> Exercise:
Reproduce all records word for word.

> Task inputs:

_ _ _ _ _ _ _

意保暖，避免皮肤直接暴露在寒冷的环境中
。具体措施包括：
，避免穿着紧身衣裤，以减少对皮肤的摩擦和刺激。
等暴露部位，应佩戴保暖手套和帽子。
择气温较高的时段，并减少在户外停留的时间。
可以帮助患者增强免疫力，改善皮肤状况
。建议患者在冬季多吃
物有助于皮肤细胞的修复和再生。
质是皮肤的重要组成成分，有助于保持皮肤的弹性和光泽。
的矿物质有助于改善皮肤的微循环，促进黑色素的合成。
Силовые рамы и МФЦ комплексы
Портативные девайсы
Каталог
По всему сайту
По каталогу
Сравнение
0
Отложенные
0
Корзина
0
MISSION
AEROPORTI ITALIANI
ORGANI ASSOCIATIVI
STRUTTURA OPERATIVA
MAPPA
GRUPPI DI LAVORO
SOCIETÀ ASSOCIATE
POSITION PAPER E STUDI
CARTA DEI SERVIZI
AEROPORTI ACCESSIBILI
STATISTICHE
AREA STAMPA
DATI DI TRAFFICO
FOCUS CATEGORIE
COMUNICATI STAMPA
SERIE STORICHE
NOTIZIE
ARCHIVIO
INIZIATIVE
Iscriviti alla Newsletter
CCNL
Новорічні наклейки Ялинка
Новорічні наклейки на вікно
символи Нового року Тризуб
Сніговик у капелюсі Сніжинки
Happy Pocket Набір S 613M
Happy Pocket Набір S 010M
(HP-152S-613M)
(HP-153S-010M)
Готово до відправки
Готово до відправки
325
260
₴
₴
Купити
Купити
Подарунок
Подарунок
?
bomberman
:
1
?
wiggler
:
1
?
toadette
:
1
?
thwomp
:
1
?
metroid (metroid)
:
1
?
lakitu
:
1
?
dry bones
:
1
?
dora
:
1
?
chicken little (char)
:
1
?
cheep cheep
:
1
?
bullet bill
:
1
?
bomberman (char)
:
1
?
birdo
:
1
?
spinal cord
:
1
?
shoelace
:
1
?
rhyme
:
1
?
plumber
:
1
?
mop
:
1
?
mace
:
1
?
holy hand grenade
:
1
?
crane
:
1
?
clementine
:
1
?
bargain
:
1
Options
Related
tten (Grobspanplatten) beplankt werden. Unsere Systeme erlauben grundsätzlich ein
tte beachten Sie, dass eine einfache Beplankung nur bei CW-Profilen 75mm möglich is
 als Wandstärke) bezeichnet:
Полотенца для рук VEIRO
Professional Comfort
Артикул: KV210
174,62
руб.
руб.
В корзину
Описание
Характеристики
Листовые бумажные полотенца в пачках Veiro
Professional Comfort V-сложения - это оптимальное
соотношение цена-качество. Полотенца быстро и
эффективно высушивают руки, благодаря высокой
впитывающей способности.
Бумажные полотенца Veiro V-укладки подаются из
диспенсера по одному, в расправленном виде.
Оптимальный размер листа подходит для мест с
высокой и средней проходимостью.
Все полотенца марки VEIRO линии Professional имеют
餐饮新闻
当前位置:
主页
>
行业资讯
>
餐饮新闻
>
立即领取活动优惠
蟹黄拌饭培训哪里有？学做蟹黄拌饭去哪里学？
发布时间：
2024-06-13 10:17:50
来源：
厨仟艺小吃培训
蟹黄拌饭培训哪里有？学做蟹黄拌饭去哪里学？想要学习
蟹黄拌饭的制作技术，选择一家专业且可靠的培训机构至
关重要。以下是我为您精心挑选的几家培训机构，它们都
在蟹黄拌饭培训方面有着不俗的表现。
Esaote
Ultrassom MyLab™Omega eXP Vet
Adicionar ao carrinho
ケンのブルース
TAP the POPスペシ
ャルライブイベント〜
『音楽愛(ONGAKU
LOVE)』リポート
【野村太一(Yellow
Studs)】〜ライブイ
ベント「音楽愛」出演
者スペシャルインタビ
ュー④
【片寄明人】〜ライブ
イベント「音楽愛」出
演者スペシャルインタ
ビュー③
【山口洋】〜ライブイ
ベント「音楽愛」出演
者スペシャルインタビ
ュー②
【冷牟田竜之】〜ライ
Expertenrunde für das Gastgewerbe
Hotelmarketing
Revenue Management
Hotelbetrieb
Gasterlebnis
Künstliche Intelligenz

_ _ _ _ _ _ _

> Answer space:
意保暖，避免皮肤直接暴露在寒冷的环境中
。具体措施包括：
，避免穿着紧身衣裤，以减少对皮肤的摩擦和刺激。
等暴露部位，应佩戴保暖手套和帽子。
择气温较高的时段，并减少在户外停留的时间。
可以帮助患者增强免疫力，改善皮肤状况
。建议患者在冬季多吃
物有助于皮肤细胞的修复和再生。
质是皮肤的重要组成成分，有助于保持皮肤的弹性和光泽。
的矿物质有助于改善皮肤的微循环，促进黑色素的合成。
Силовые рамы и МФЦ комплексы
Портативные девайсы
Каталог
По всему сайту
По каталогу
Сравнение
0
Отложенные
0
Корзина
0
MISSION
AEROPORTI ITALIANI
ORGANI ASSOCIATIVI
STRUTTURA OPERATIVA
MAPPA
GRUPPI DI LAVORO
SOCIETÀ ASSOCIATE
POSITION PAPER E STUDI
CARTA DEI SERVIZI
AEROPORTI ACCESSIBILI
STATISTICHE
AREA STAMPA
DATI DI TRAFFICO
FOCUS CATEGORIE
COMUNICATI STAMPA
SERIE STORICHE
NOTIZIE
ARCHIVIO
INIZIATIVE
Iscriviti alla Newsletter
CCNL
Новорічні наклейки Ялинка
Новорічні наклейки на вікно
символи Нового року Тризуб
Сніговик у капелюсі Сніжинки
Happy Pocket Набір S 613M
Happy Pocket Набір S 010M
(HP-152S-613M)
(HP-153S-010M)
Готово до відправки
Готово до відправки
325
260
₴
₴
Купити
Купити
Подарунок
Подарунок
?
bomberman
:
1
?
wiggler
:
1
?
toadette
:
1
?
thwomp
:
1
?
metroid (metroid)
:
1
?
lakitu
:
1
?
dry bones
:
1
?
dora
:
1
?
chicken little (char)
:
1
?
cheep cheep
:
1
?
bullet bill
:
1
?
bomberman (char)
:
1
?
birdo
:
1
?
spinal cord
:
1
?
shoelace
:
1
?
rhyme
:
1
?
plumber
:
1
?
mop
:
1
?
mace
:
1
?
holy hand grenade
:
1
?
crane
:
1
?
clementine
:
1
?
bargain
:
1
Options
Related
tten (Grobspanplatten) beplankt werden. Unsere Systeme erlauben grundsätzlich ein
tte beachten Sie, dass eine einfache Beplankung nur bei CW-Profilen 75mm möglich is
 als Wandstärke) bezeichnet:
Полотенца для рук VEIRO
Professional Comfort
Артикул: KV210
174,62
руб.
руб.
В корзину
Описание
Характеристики
Листовые бумажные полотенца в пачках Veiro
Professional Comfort V-сложения - это оптимальное
соотношение цена-качество. Полотенца быстро и
эффективно высушивают руки, благодаря высокой
впитывающей способности.
Бумажные полотенца Veiro V-укладки подаются из
диспенсера по одному, в расправленном виде.
Оптимальный размер листа подходит для мест с
высокой и средней проходимостью.
Все полотенца марки VEIRO линии Professional имеют
餐饮新闻
当前位置:
主页
>
行业资讯
>
餐饮新闻
>
立即领取活动优惠
蟹黄拌饭培训哪里有？学做蟹黄拌饭去哪里学？
发布时间：
2024-06-13 10:17:50
来源：
厨仟艺小吃培训
蟹黄拌饭培训哪里有？学做蟹黄拌饭去哪里学？想要学习
蟹黄拌饭的制作技术，选择一家专业且可靠的培训机构至
关重要。以下是我为您精心挑选的几家培训机构，它们都
在蟹黄拌饭培训方面有着不俗的表现。
Esaote
Ultrassom MyLab™Omega eXP Vet
Adicionar ao carrinho
ケンのブルース
TAP the POPスペシ
ャルライブイベント〜
『音楽愛(ONGAKU
LOVE)』リポート
【野村太一(Yellow
Studs)】〜ライブイ
ベント「音楽愛」出演
者スペシャルインタビ
ュー④
【片寄明人】〜ライブ
イベント「音楽愛」出
演者スペシャルインタ
ビュー③
【山口洋】〜ライブイ
ベント「音楽愛」出演
者スペシャルインタビ
ュー②
【冷牟田竜之】〜ライ
Expertenrunde für das Gastgewerbe
Hotelmarketing
Revenue Management
Hotelbetrieb
Gasterlebnis
Künstliche Intelligenz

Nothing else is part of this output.